2013年03月30日
文人交差点
<(前略) 今度は黙って通り過ぎようと思っていた萩原朔太郎君を訪ねて行く。萩原君とも久しぶりであった。前橋市は一体に水の豊かな所らしく、同君の寂びた庭にも清い流が通っている。(中略) その庭の流を聞きながらとうとう半日語り続け、昼飯を馳走になってから帰る。> 『山上湖へ』 より
先日、デザイナーのK君に
「若山牧水は、前橋に来て、ふらりと萩原朔太郎を訪ねているんだよ」
と話したところ、すごく驚いていました。
無理もありません。
僕だって、それを知ったときは驚きましたもの。
萩原朔太郎といえば、前橋市が生んだ郷土を代表する詩人です。
北原白秋や室生犀星ら、詩人たちとの交友は知られていますが、かの放浪の歌人・若山牧水とも交友があったとはね。

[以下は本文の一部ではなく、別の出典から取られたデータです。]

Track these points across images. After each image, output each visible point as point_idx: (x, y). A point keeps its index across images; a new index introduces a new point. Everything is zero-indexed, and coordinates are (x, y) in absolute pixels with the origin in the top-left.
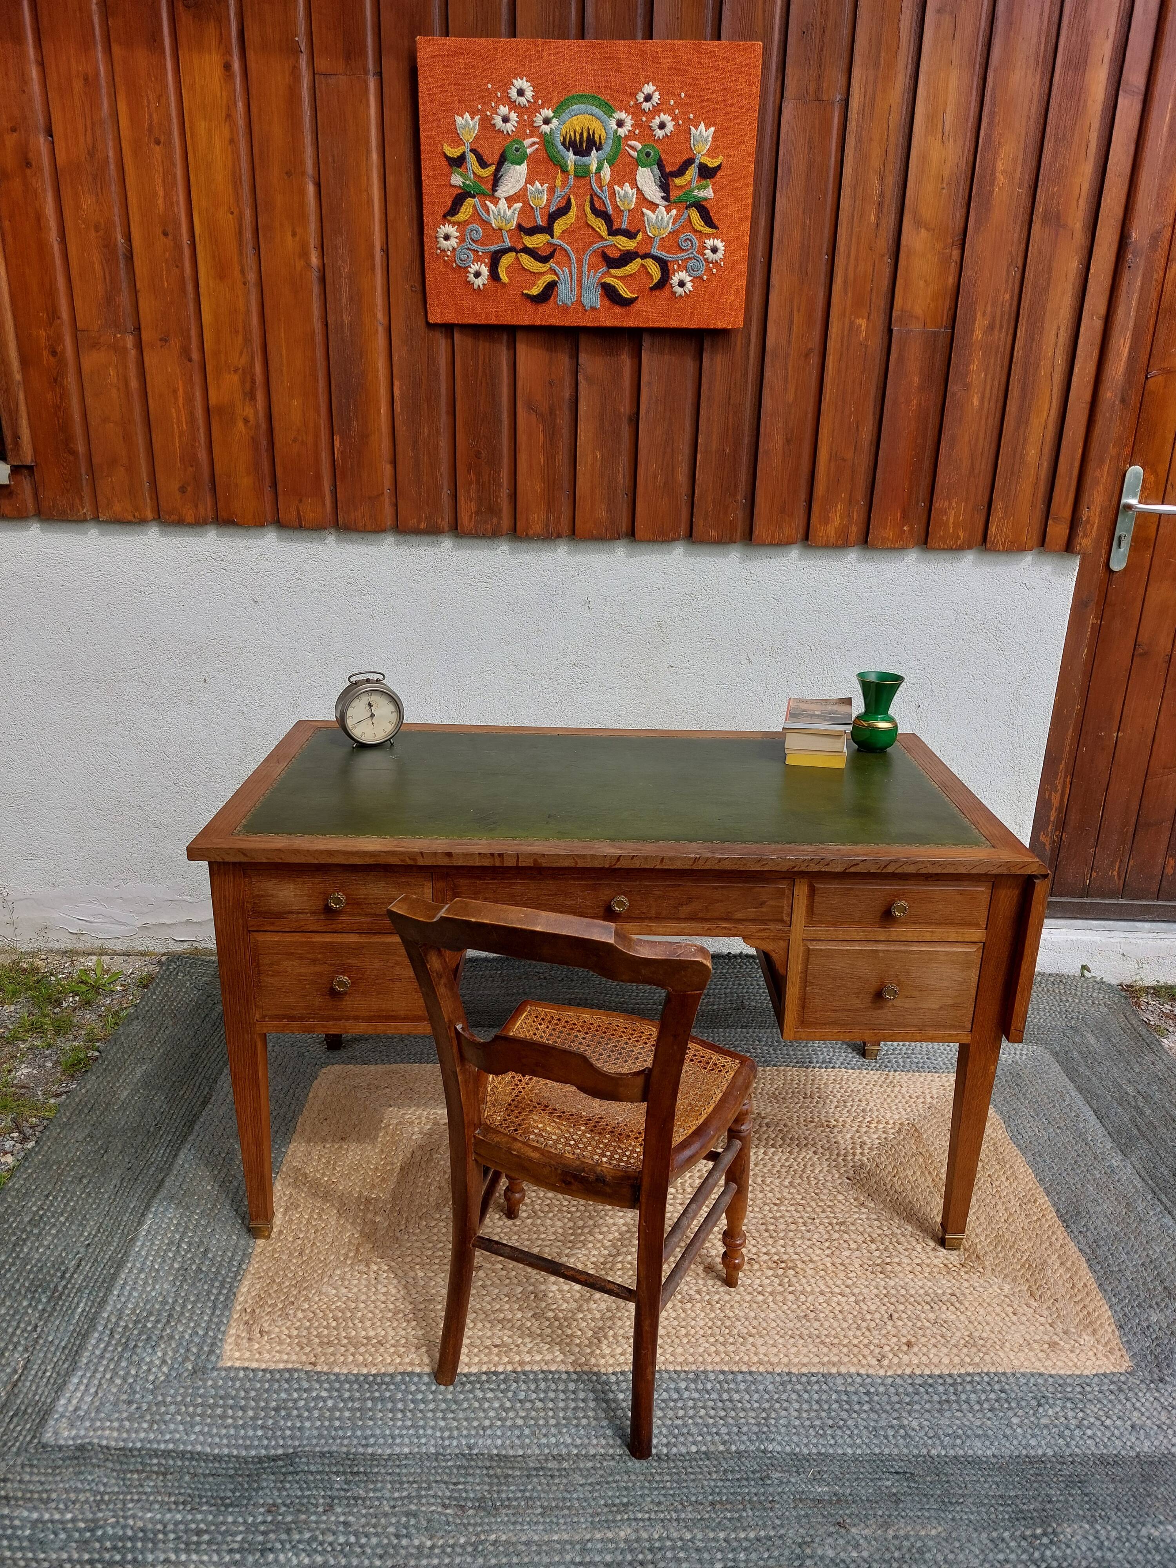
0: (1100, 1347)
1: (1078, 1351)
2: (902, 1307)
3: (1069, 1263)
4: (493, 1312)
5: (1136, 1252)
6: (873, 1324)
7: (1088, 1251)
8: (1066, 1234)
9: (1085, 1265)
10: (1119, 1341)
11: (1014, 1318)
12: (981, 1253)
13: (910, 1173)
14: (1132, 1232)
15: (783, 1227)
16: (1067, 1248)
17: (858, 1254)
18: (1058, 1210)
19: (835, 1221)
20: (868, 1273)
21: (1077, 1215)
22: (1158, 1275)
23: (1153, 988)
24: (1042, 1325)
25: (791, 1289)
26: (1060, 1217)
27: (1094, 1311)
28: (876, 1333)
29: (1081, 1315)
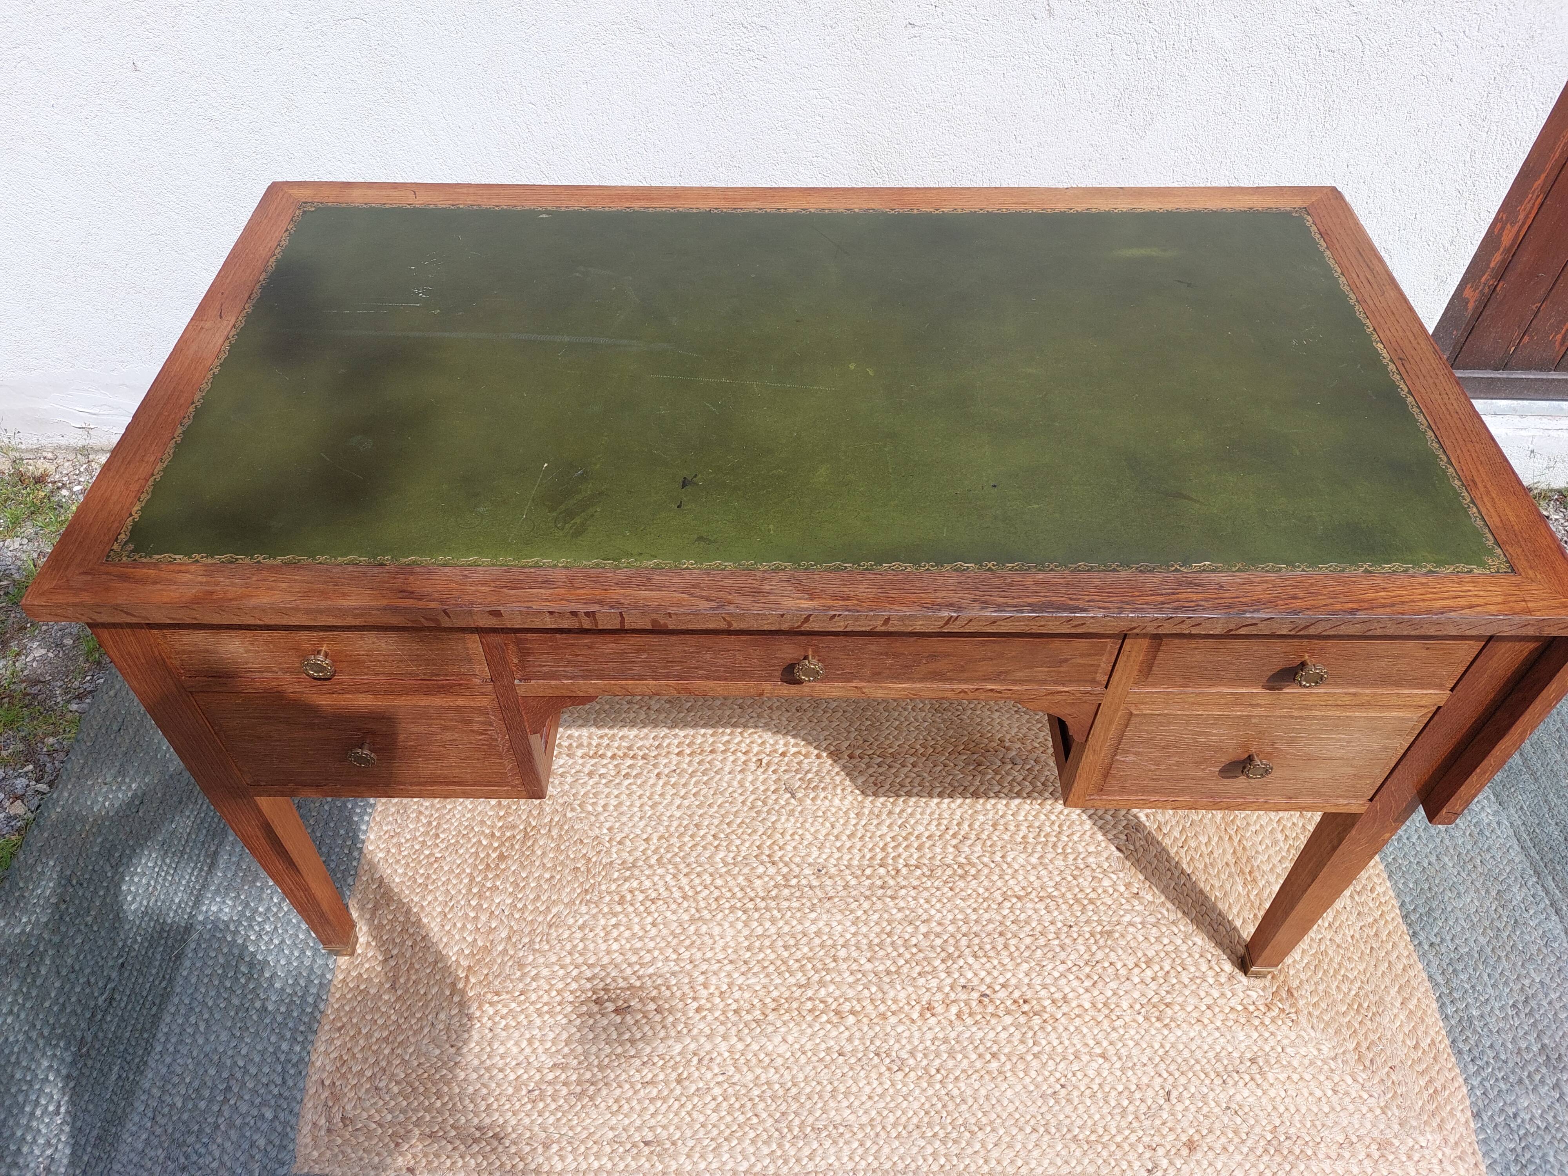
0: (1447, 1151)
1: (1416, 1157)
2: (1183, 1080)
3: (1415, 1001)
4: (645, 1084)
5: (1506, 984)
6: (1143, 1108)
7: (1440, 980)
8: (1412, 948)
9: (1435, 1006)
10: (1474, 1137)
11: (1335, 1099)
12: (1295, 984)
13: (1204, 839)
14: (1502, 947)
15: (1028, 941)
16: (1412, 973)
17: (1127, 985)
18: (1403, 905)
19: (1099, 929)
20: (1140, 1019)
21: (1428, 913)
22: (1534, 1025)
23: (1560, 492)
24: (1371, 1110)
25: (1036, 1049)
26: (1405, 917)
27: (1444, 1088)
28: (1147, 1123)
29: (1426, 1095)
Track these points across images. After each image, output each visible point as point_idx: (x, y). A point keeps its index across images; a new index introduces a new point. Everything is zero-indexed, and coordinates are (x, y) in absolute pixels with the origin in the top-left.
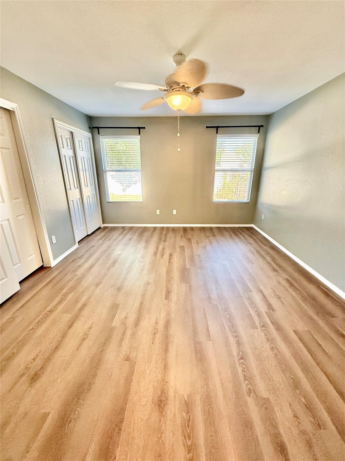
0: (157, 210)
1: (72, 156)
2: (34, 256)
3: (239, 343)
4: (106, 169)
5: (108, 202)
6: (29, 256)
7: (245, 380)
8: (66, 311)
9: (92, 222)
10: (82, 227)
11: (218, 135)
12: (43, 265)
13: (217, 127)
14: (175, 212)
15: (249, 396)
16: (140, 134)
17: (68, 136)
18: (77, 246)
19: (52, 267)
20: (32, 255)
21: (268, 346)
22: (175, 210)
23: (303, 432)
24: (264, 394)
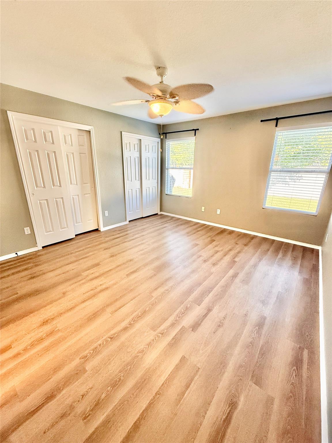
0: (202, 207)
1: (138, 157)
2: (92, 221)
3: (125, 329)
4: (169, 166)
5: (166, 195)
6: (89, 220)
7: (93, 350)
8: (76, 256)
9: (149, 208)
10: (137, 210)
11: (277, 129)
12: (98, 229)
13: (277, 119)
14: (218, 212)
15: (80, 359)
16: (195, 135)
17: (137, 142)
18: (127, 222)
19: (101, 231)
20: (91, 220)
21: (142, 347)
22: (219, 210)
23: (72, 407)
24: (89, 366)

でも、いつの世も、洋の東西を問うことなく、歴史に名を残す偉人たちは、その時代その時代でネットワークを持って交遊しているものなんでしょうな。
凡人には、到底真似できない芸当であります。
牧水といえば、温泉ファンの間では、群馬の温泉を旅した 『みなかみ紀行』 が有名ですが、実は前述の 『山上湖へ』 は、『みなかみ紀行』 よりも5年早い大正8年に出版されています。
<昼飯の時、酒を一本つけてもらった。(中略) この数日は何という事なく無闇に忙しかった。が、永い間気になっていた歌集が漸く出来上がり、送るべき先へは送ったりしたので、やれやれという気で一杯飲むことにしたのである。>
牧水は、昼から自宅で酒をあおっているのです。
<穏やかな酔が次第に身内に廻って来るとうつらうつらと或る事を考え始めていた。昨日東京堂から受取って来た雑誌代がまだそのまま財布の中に残っている事も頭に浮かんで消えて、とうとう切り出した。
「オイ、俺はちょっと旅行してくるよ。」
ちょっと驚いたらしかったが、また癖だ、という風で、
「何処に……何日(いつ)から?」
妻はにやにや笑いながら言った。
「今から行って来る、上州がいいと思うがネ、……」>
なんて言って、上野発午後2時の汽車に飛び乗ってしまうのです。
なんて、自由人なんでしょう。
前橋駅に着くと、利根川沿いの一明館という宿に投宿します。
この日、牧水は赤城山を登る予定でしたが、風邪気味だったため断念します。
そこで、家が医者をしている朔太郎を訪ねたわけです。
<帰って、お医者である萩原君の阿父(おとう)さんから頂いて来た薬を飲んでぐっすりと夕方まで寝る。>
それにしても、牧水は、萩原朔太郎のことを 「萩原君」 と君付けなんですね。
朔太郎のほうが5歳も年上なのに。
当時は、牧水のほうが有名だったんでしょうか?
その晩、朔太郎は牧水の様子を伺いに、一明館を見舞うほどの気のつかいようなのであります。
翌朝、熱のある牧水は、やはり徒歩で7里もある赤城山登山はあきらめ、前橋から伊香保まで電車で行ける榛名山の山上の湖へと向かいました。
なんとも牧水らしい、自由気ままな上州の旅です。
そのフットワークの軽さは、我も見習いたいものであります。